In this issue of Blood, Stemberger et al show that the progeny of a single CD62Lhi cell can provide protection against bacterial challenge and that ultra-low doses of cytomegalovirus (CMV)-specific CD8+ T cells can expand greatly in humans.1
Drug-based therapy has long been a mainstay of disease treatment, but cells are playing a broader role in modern medicine. The pharmacokinetics of drugs are often measured in months or days, but living cells can persist in the host for months and years and in many cases a lifetime. Classic experiments by Weisman showed that small numbers of hematopoietic stem cells were capable of saving 50% of lethally irradiated mice and of proliferating and differentiating into all blood cell types.2 What has become most surprising is that stem cell–like properties exist in a wide variety of adult human cells including in the gut, skin, and even in the central nervous system. In addition, qualities of “stemness” (multipotency and self-renewal) exist in cellular compartments not previously expected to contain stem cell–like cells, such as in certain subpopulations of postthymic T cells.3,4
In this issue of Blood, Stemberger et al observe that cells contained within the CD62Lhi populations of CD8+ T cells have the stem cell–like property of persistence, confirming earlier observations.5 The finding that CD62Lhi antigen-specific T cells are more persistent than more differentiated CD62Llo cells is consistent with linear models of T cell differentiation.6,7 Thus less differentiated or “younger” memory cells developmentally precede effector cells (see figure). The observation that CD62Llo cells do not engraft strikes a blow to the notion that more differentiated effector cells give rise to memory cells as has been purported by Ahmed and colleagues.8
The clear advantage of using small numbers of T cells with stem cell–like properties is that they are likely to be oligoclonal, minimizing graft-versus-host disease.1 In an interesting extension of this mouse work, Stemberger et al treated patients that had received an allogeneic hematopoietic stem cell transplant (HSCT) with low doses of streptamer-enriched human CMV-specific CD8+ T cells and found robust pathogen-specific T-cell expansion. The authors obtained some interesting clinical correlates to these data suggesting that tiny numbers of administered cells (∼5000 cells per kg) were clinically effective.

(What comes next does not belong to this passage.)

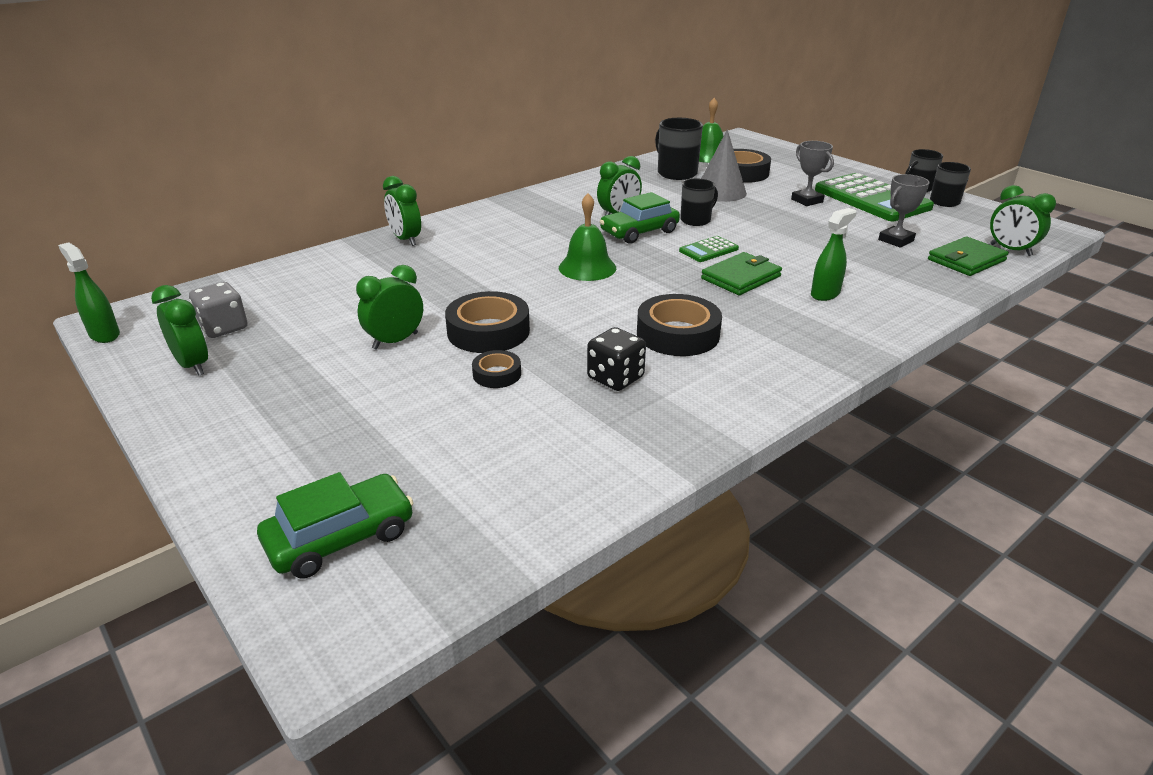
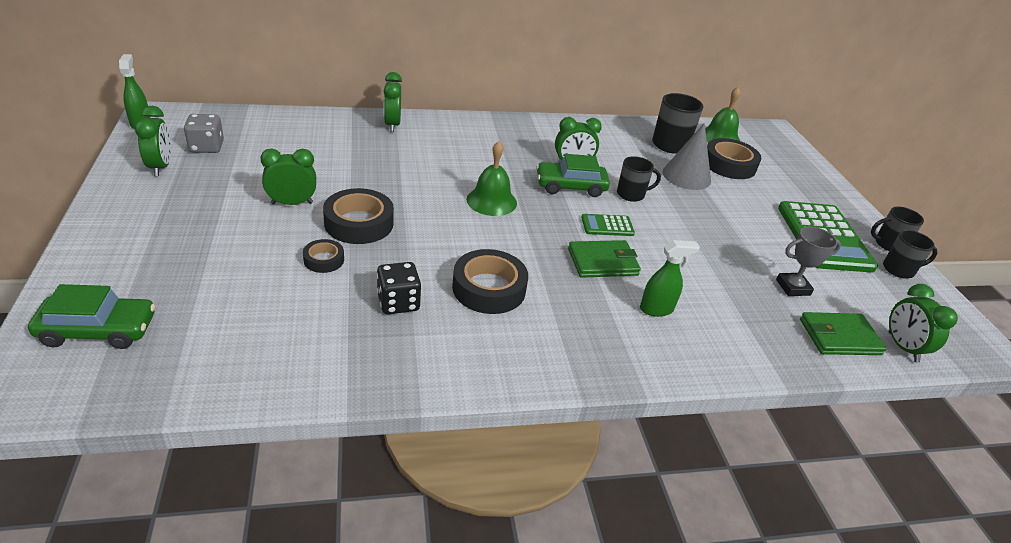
camera: 25 degrees right, 5 degrees up
(807, 200) = (756, 214): grey trophy -> none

If one thinks of these cells as a drug, the drug would be administered as a single, one-time dose that is very small indeed. If 109 T cells weigh 1 g, then 5000 T cells per kg would be the equivalent of giving a single dose of a drug at just 5 μg/kg. Cells are “living therapy” capable of expanding and persisting for the life of the host. The authors do not break down the subtype of the cells that they infuse, but it is interesting to speculate that the cell infusions were composed of some component of postthymic stem-like T cells. The doses of highly effective cells might be very small indeed, and it seems plausible that even a single T cell might be able to repopulate an individual and trigger lifelong protection from specific viruses and even cure large, established cancers.
Antiviral T cells can come in numerous cell subtypes, including CD62L+ T memory stem cells (TSCM), a subset capable of massive proliferation and indefinite persistence. Although it is too early to say whether stem cell–like populations of lymphocytes will be highly effective as approved treatments for cancer or infectious diseases, the properties of human TSCM have been recently elucidated.9 The advantage of treating lymphodepleted hosts, including patients postallogenic HSCT, is that high levels of circulating “homeostatic cytokines” such as interleukin-7 and interleukin-15 can trigger robust T-cell proliferation.10
These efforts should now be expanded in order for promising but still unapproved cellular therapies to be become part of medical practice. Trials must be done to treat patients beyond the still-small patient cohorts that have entered into clinical trials and beyond the very few diseases that have experimentally treated to date. Academic and commercial investment must be devoted to culturing good manufacturing practice–quality cells for infusion into patients to increase capacity.
A great deal of basic science will be required to improve the use of cellular therapies. A growing array of biological tools is increasingly available to the biomedical research community that allows manipulation and transfer of cells or tissues, autologous or allogeneic, genetically engineered and/or epigenetically reprogrammed to treat or prevent disease. Gene modification might enable the improvement of cell-based therapies, and these include not just the addition of new genes but their removal as well.
The possibilities for application of emerging biological concepts in epigenetics, regenerative medicine, cellular reprogramming, immunotherapy, and genetic engineering for treatment of dread disease are innumerable. Unlike drugs, which require major investment from pharmaceutical companies, progress in cell-based therapies has thus far been driven largely by academics. New cell therapies could soon be in use for the treatment of infectious diseases, cancer, immunodeficiencies, monogenic disorders, and degenerative diseases. With Stemberger et al’s novel confirmation of the big bang theory of stem cell–like T cells, the universe is likely be a rapidly expanding place.
Conflict-of-interest disclosure: The author declares no competing financial interests.